- [ENTRIES SHOWN]
○ ○ ○ ○

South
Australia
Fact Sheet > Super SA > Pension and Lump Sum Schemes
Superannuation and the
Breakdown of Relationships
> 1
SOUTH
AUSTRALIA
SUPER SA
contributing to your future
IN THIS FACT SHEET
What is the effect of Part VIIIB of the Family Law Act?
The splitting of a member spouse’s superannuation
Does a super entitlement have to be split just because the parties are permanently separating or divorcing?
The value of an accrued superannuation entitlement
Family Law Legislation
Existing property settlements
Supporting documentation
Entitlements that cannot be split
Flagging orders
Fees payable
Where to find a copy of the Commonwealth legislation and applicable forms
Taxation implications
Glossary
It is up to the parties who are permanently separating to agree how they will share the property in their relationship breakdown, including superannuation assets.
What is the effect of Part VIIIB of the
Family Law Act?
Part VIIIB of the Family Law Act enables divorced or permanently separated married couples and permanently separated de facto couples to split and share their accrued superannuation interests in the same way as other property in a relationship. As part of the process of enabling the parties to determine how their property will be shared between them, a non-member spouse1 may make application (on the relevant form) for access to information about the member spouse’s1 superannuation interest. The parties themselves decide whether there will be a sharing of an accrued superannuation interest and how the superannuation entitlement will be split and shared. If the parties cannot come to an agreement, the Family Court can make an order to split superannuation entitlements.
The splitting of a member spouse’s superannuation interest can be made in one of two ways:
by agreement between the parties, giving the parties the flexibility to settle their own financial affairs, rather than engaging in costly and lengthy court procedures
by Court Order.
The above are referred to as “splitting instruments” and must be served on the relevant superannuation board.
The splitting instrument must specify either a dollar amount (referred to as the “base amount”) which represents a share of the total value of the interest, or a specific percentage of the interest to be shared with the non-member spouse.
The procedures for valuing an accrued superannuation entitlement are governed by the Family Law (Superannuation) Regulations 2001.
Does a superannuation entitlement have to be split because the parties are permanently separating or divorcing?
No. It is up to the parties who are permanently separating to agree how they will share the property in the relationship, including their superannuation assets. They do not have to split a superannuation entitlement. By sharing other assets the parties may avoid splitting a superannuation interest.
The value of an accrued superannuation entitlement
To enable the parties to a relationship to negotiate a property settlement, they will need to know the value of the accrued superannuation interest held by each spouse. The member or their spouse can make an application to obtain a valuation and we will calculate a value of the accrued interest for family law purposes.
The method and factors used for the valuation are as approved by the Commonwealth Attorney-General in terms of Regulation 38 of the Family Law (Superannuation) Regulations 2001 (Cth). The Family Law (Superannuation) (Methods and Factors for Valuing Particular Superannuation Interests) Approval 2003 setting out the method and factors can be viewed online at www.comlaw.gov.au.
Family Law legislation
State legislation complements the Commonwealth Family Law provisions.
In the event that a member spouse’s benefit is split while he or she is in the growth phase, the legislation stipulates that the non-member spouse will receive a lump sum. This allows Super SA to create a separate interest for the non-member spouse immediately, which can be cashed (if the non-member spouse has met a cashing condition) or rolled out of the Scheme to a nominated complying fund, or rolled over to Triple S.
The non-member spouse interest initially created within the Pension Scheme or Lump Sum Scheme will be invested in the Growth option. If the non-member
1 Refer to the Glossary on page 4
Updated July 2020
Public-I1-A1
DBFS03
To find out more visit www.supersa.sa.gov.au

○ ○ ○ ○

- [PROBLEM TO WORK ON] Copy out, from the data above, each line where the string "that" is present.

- [ANSWER TO THE PROBLEM]
Entitlements that cannot be split
In the event that a member spouse’s benefit is split while he or she is in the growth phase, the legislation stipulates that the non-member spouse will receive a lump sum. This allows Super SA to create a separate interest for the non-member spouse immediately, which can be cashed (if the non-member spouse has met a cashing condition) or rolled out of the Scheme to a nominated complying fund, or rolled over to Triple S.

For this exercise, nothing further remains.